Sauf l'immense respect que l'on doit à Wayne Shorter, géant depuis son émergence chez les Jazz Messengers à la fin des années 50, interprète virtuose, improvisateur brillant, compositeur de génie, initiateur de styles jazzistiques, il faut dire les choses comme elles sont... du moins telles qu'elles furent mardi à la Maison symphonique : l'âge commence à rattraper le grand maître.

La qualité de son jeu s'en ressent malgré la pertinence encore tangible de sa musique en quartette. À 81 ans, que peut-il se permettre en tant qu'interprète ? Un des traits distincts de son approche au saxophone était l'atteinte de paroxysmes au terme de montées dramatiques. Malheureusement, le soprano n'atteint pas toujours la fréquence visée, le ténor peut manquer de tonus lorsque le contexte l'exige. On a souvent loué la verdeur du vétéran, encore alerte et précis jusqu'à récemment mais...

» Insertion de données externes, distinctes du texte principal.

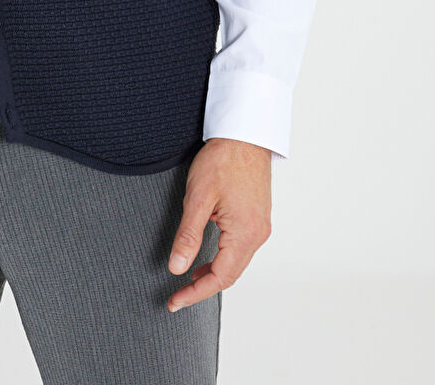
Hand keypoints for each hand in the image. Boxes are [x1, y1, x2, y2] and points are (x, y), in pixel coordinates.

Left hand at [166, 137, 271, 311]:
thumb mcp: (198, 197)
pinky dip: (223, 258)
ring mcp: (260, 225)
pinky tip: (208, 256)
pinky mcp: (257, 216)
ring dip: (213, 273)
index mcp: (245, 233)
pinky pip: (240, 248)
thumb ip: (188, 235)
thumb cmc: (224, 159)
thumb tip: (177, 267)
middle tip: (177, 295)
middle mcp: (258, 233)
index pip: (220, 277)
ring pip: (236, 262)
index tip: (175, 301)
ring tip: (189, 278)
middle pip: (230, 274)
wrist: (245, 133)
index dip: (195, 292)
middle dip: (203, 287)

Wayne Shorter a beau ménager ses effets, certaines de ses interventions semblent hésitantes ou même erratiques. D'autres, fort heureusement, contribuent de belle façon à l'effort collectif de son quartette et donc à cette création en direct d'environ une heure et demie.

Une fois de plus, ce fameux ensemble nous conviait à la lecture d'un récit longuement improvisé et complété par l'interprétation de quelques thèmes composés. Récit parfois disparate, force était d'observer. Le pianiste Danilo Perez, le contrebassiste John Patitucci et le batteur Brian Blade ont beau constituer un des plus beaux alignements du jazz contemporain, ils ne peuvent accomplir de miracles chez les mortels. Tant bien que mal, ils doivent gérer l'état de leur leader, tant et aussi longtemps que la sagesse sera au rendez-vous.

À l'occasion d'une soirée spéciale pour célébrer son 80e anniversaire, il y a deux ans, Wayne Shorter montrait des signes de fatigue sur scène, mais pas assez pour qu'on s'en formalise. En comparaison aux fabuleux concerts donnés par son quartette depuis l'an 2000, la qualité de cette construction improvisée était légèrement en-deçà de ce à quoi on avait eu droit par les années passées : parmi les plus grands rendez-vous de l'histoire du FIJM, rien de moins. Or, mardi soir, la fatigue physique et l'essoufflement conceptuel étaient plus évidents. Ainsi va la vie, personne n'y échappe...

Les «risques élevés» de Dave Douglas

 

À L'Astral, le trompettiste américain Dave Douglas tentait l'expérience électro-jazz aux côtés du bassiste Jonathan Maron, du batteur Mark Guiliana et du DJ/réalisateur Shigeto : High Risk, tel est le nom de ce nouvel ensemble. Encore faut-il rappeler que, sur la planète jazz, peu de musiciens suggèrent de telles musiques hybrides qui n'ont pas l'air datées. On a généralement droit à une solide section rythmique funk/hip-hop et des solistes qui s'esbaudissent sur des clichés électroniques. Et on reste sur son appétit...

 

Dave Douglas est probablement conscient de ce cliché car il a choisi un bidouilleur électro qui lui fournit une matière d'aujourd'hui et non d'il y a cinq ou dix ans. Qui plus est, le trompettiste est un vrai compositeur, ses structures vont au-delà du groove, excellent au demeurant - Mark Guiliana y est pour quelque chose ! Si on ne peut conclure à une oeuvre achevée, on peut d'ores et déjà applaudir la démarche et s'attendre à une évolution probante du concept.

Snarky Puppy parti pour la gloire

 

Pour conclure la soirée, il fallait témoigner du très gros buzz à l'endroit de la formation américaine Snarky Puppy. Enfin, un groupe de musique instrumentale de fort niveau attire un public dans la jeune vingtaine, quoi qu'on pense de son approche. Mardi soir, le Métropolis était rempli à craquer de fans finis, excités au maximum par ce néo-fusion assorti de multiples influences du moment - groove, R&B, hip hop, indie pop, etc. Nul ne peut prédire l'avenir, mais il est permis d'affirmer que Snarky Puppy a réalisé un tour de force en imposant cette facture pour ainsi lancer une nouvelle génération sur la piste de la «mélomanie».